[Page layout parsing data]

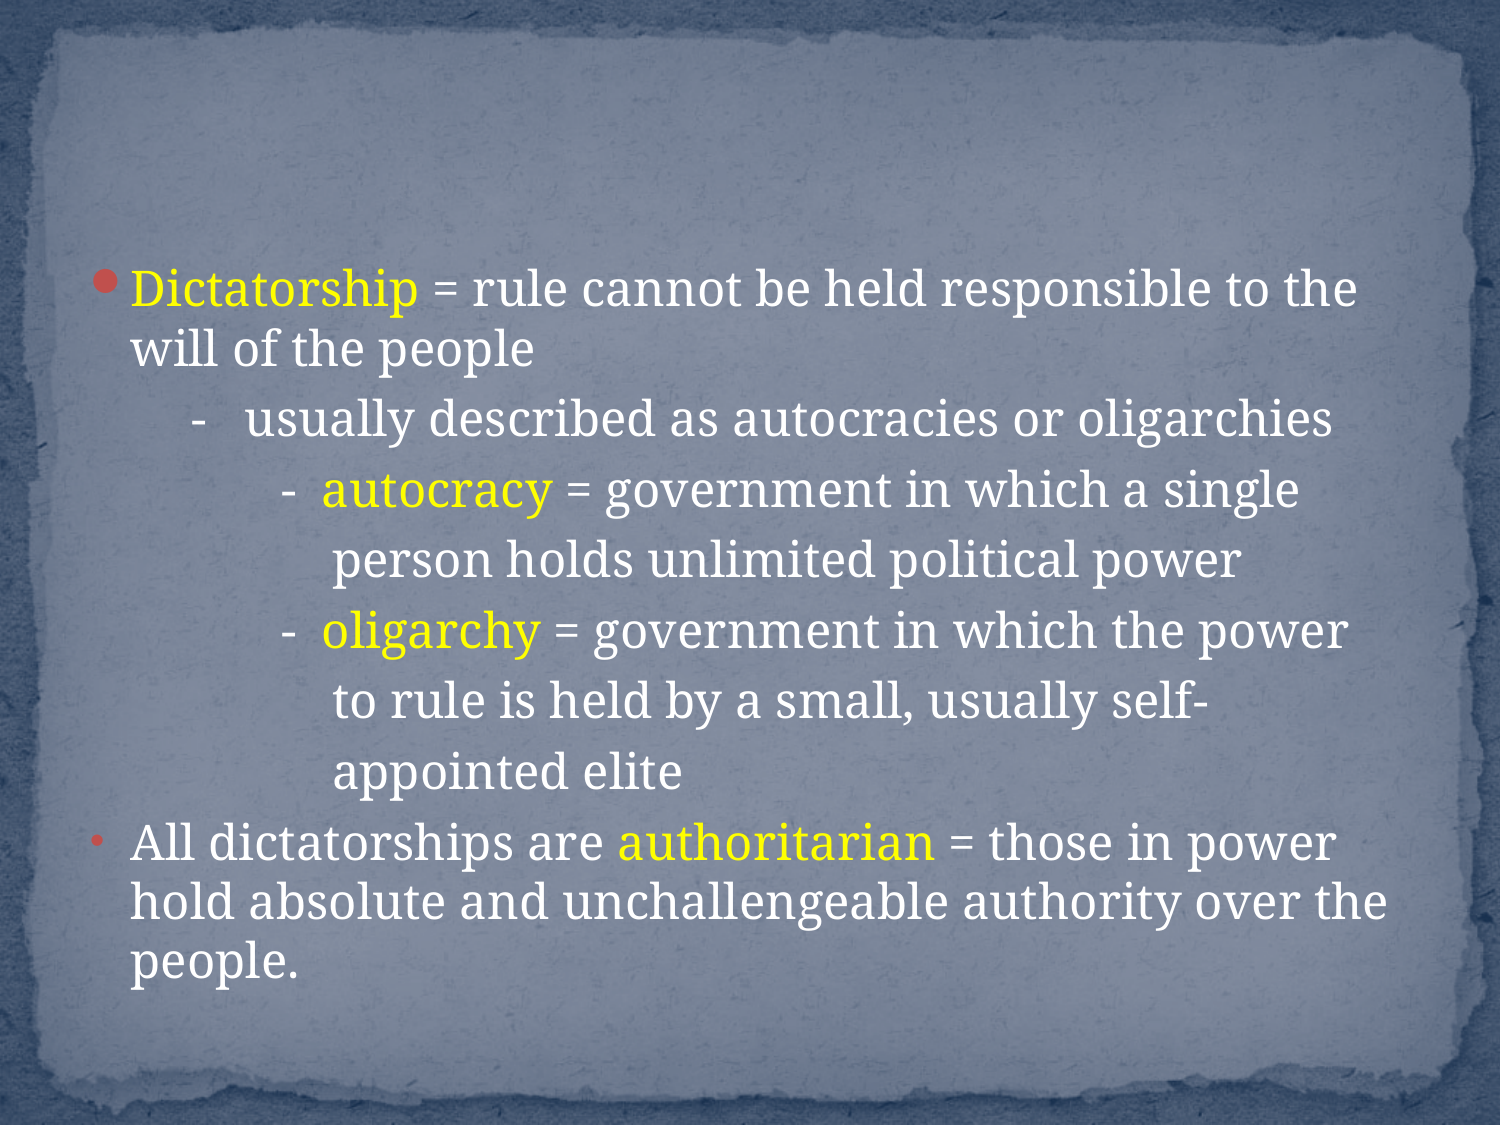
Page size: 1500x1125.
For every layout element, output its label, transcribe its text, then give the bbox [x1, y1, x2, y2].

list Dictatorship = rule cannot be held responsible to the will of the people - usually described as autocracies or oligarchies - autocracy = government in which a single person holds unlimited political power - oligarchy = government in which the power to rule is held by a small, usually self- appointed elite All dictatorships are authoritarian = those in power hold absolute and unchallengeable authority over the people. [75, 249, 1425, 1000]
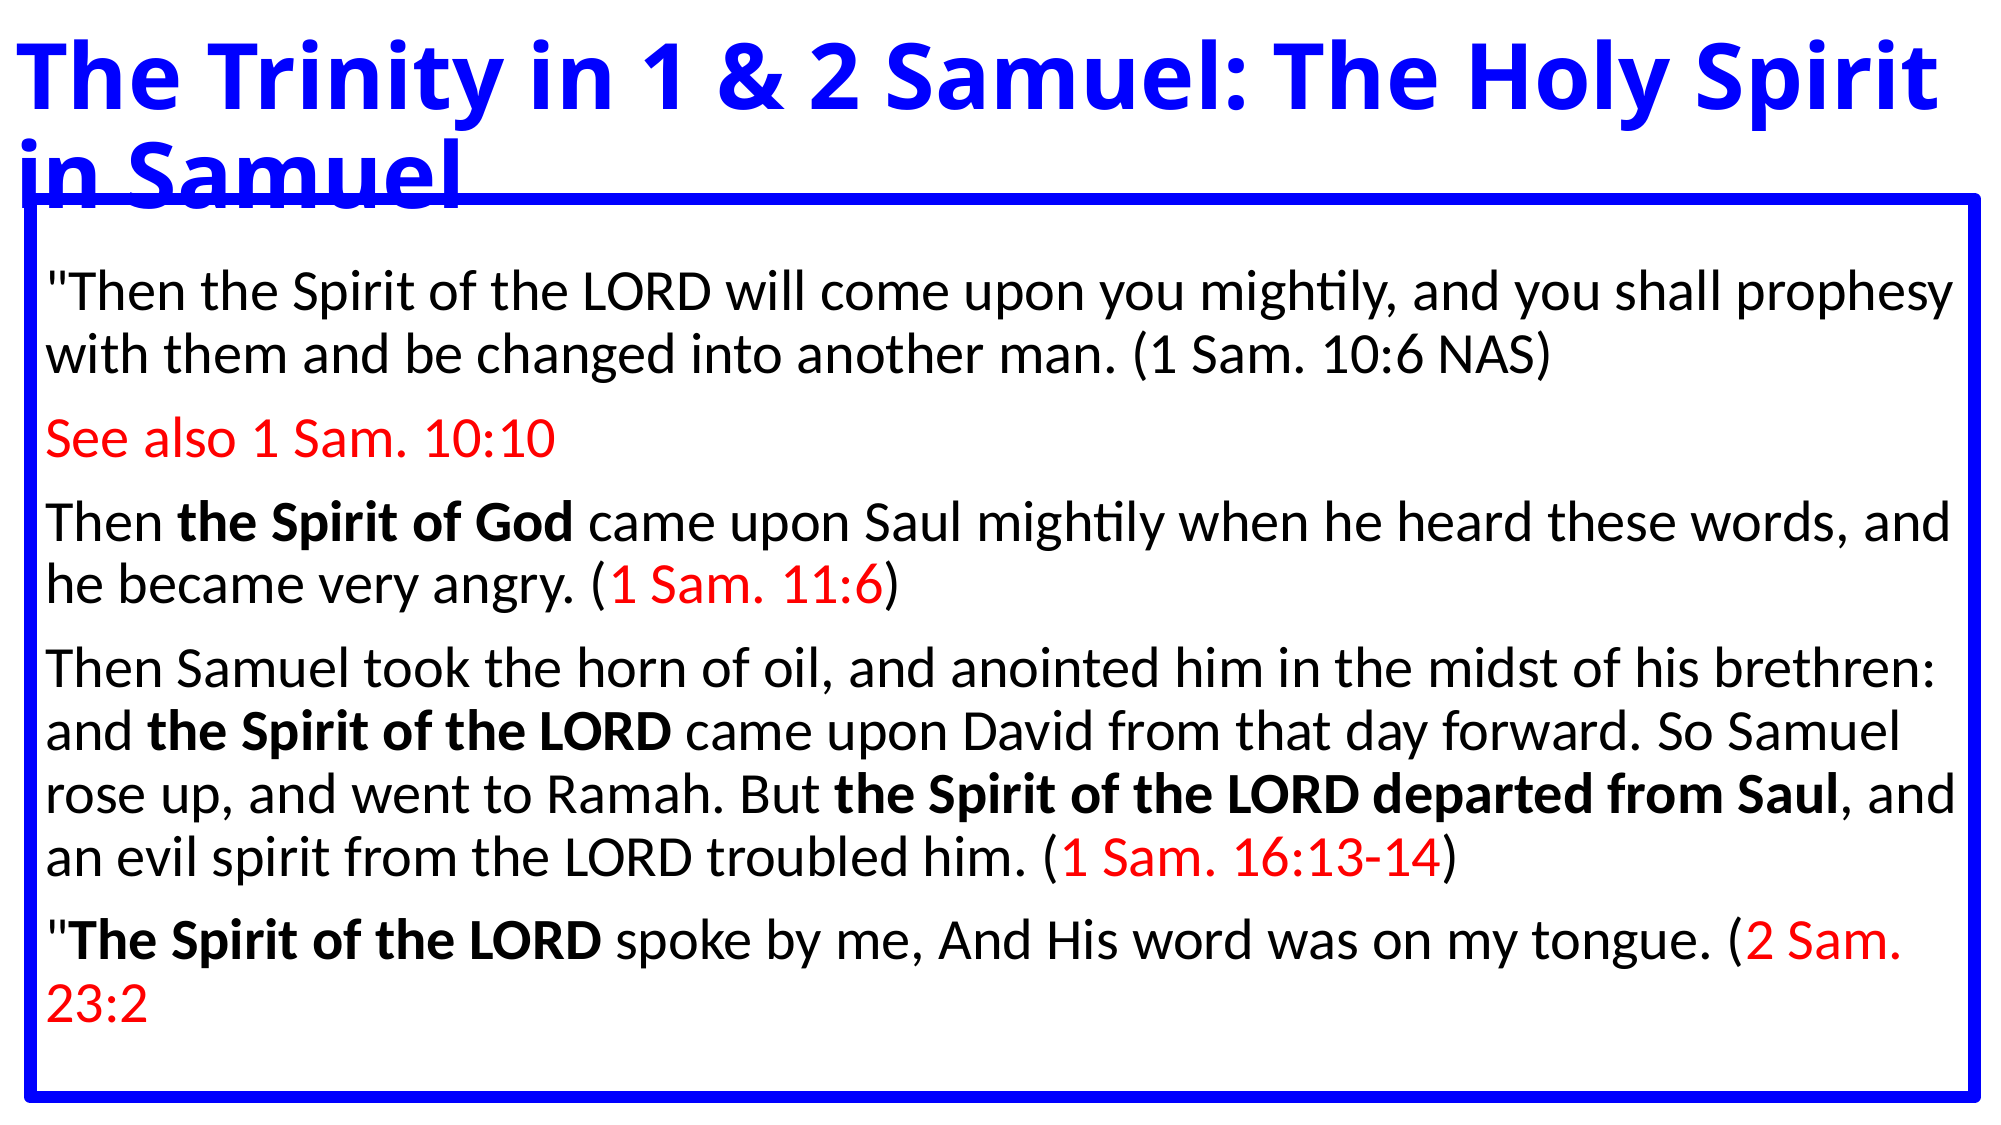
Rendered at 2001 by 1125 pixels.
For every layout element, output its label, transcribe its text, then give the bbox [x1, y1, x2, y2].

DESCRIPTION OF THE TASK:
Could every record be given again exactly, with its pictures left out?

OUTPUT OF THE TASK:
Page size: 1500x1125.
For every layout element, output its label, transcribe its text, then give the bbox [x1, y1, x2, y2].

list Dictatorship = rule cannot be held responsible to the will of the people - usually described as autocracies or oligarchies - autocracy = government in which a single person holds unlimited political power - oligarchy = government in which the power to rule is held by a small, usually self- appointed elite All dictatorships are authoritarian = those in power hold absolute and unchallengeable authority over the people. [75, 249, 1425, 1000]
Rendered at 2001 by 1125 pixels.
For every layout element, output its label, transcribe its text, then give the bbox [x1, y1, x2, y2].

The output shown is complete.